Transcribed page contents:
══════

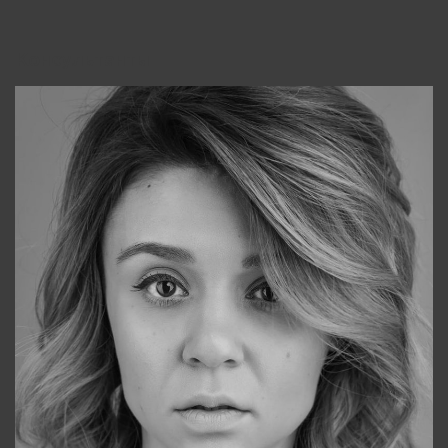
Консультанты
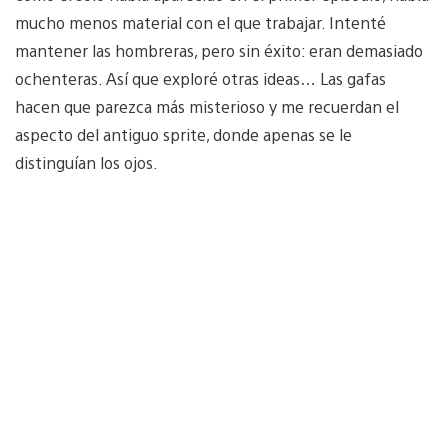
mucho menos material con el que trabajar. Intenté
mantener las hombreras, pero sin éxito: eran demasiado
ochenteras. Así que exploré otras ideas… Las gafas
hacen que parezca más misterioso y me recuerdan el
aspecto del antiguo sprite, donde apenas se le
distinguían los ojos.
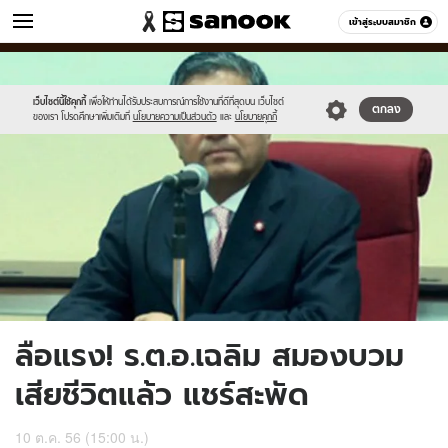
ข่าว
เข้าสู่ระบบสมาชิก
หมวดอื่นๆ
//s.isanook.com/ns/0/ud/252/1262964/news01-
Sanook
//s.isanook.com/sr/0/images/logo-
600
60
1.jpg
new-
sanook.png
เว็บไซต์นี้ใช้คุกกี้
เพื่อให้ท่านได้รับประสบการณ์การใช้งานที่ดีที่สุดบน เว็บไซต์
ตกลง
ของเรา โปรดศึกษาเพิ่มเติมที่
นโยบายความเป็นส่วนตัว
และ
นโยบายคุกกี้
ลือแรง! ร.ต.อ.เฉลิม สมองบวม
เสียชีวิตแล้ว แชร์สะพัด
10 ต.ค. 56 (15:00 น.)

══════

Task prompt:
Exact copy, no pictures: reproduce every entry shown above.

Task response:
Консультанты
mucho menos material con el que trabajar. Intenté
mantener las hombreras, pero sin éxito: eran demasiado
ochenteras. Así que exploré otras ideas… Las gafas
hacen que parezca más misterioso y me recuerdan el
aspecto del antiguo sprite, donde apenas se le
distinguían los ojos.
ข่าว
เข้าสู่ระบบสมาชิก
หมวดอื่นๆ
//s.isanook.com/ns/0/ud/252/1262964/news01-
Sanook
//s.isanook.com/sr/0/images/logo-
600
60
1.jpg
new-
sanook.png
เว็บไซต์นี้ใช้คุกกี้
เพื่อให้ท่านได้รับประสบการณ์การใช้งานที่ดีที่สุดบน เว็บไซต์
ตกลง
ของเรา โปรดศึกษาเพิ่มเติมที่
นโยบายความเป็นส่วนตัว
และ
นโยบายคุกกี้
ลือแรง! ร.ต.อ.เฉลิม สมองบวม
เสียชีวิตแล้ว แชร์สะพัด
10 ต.ค. 56 (15:00 น.)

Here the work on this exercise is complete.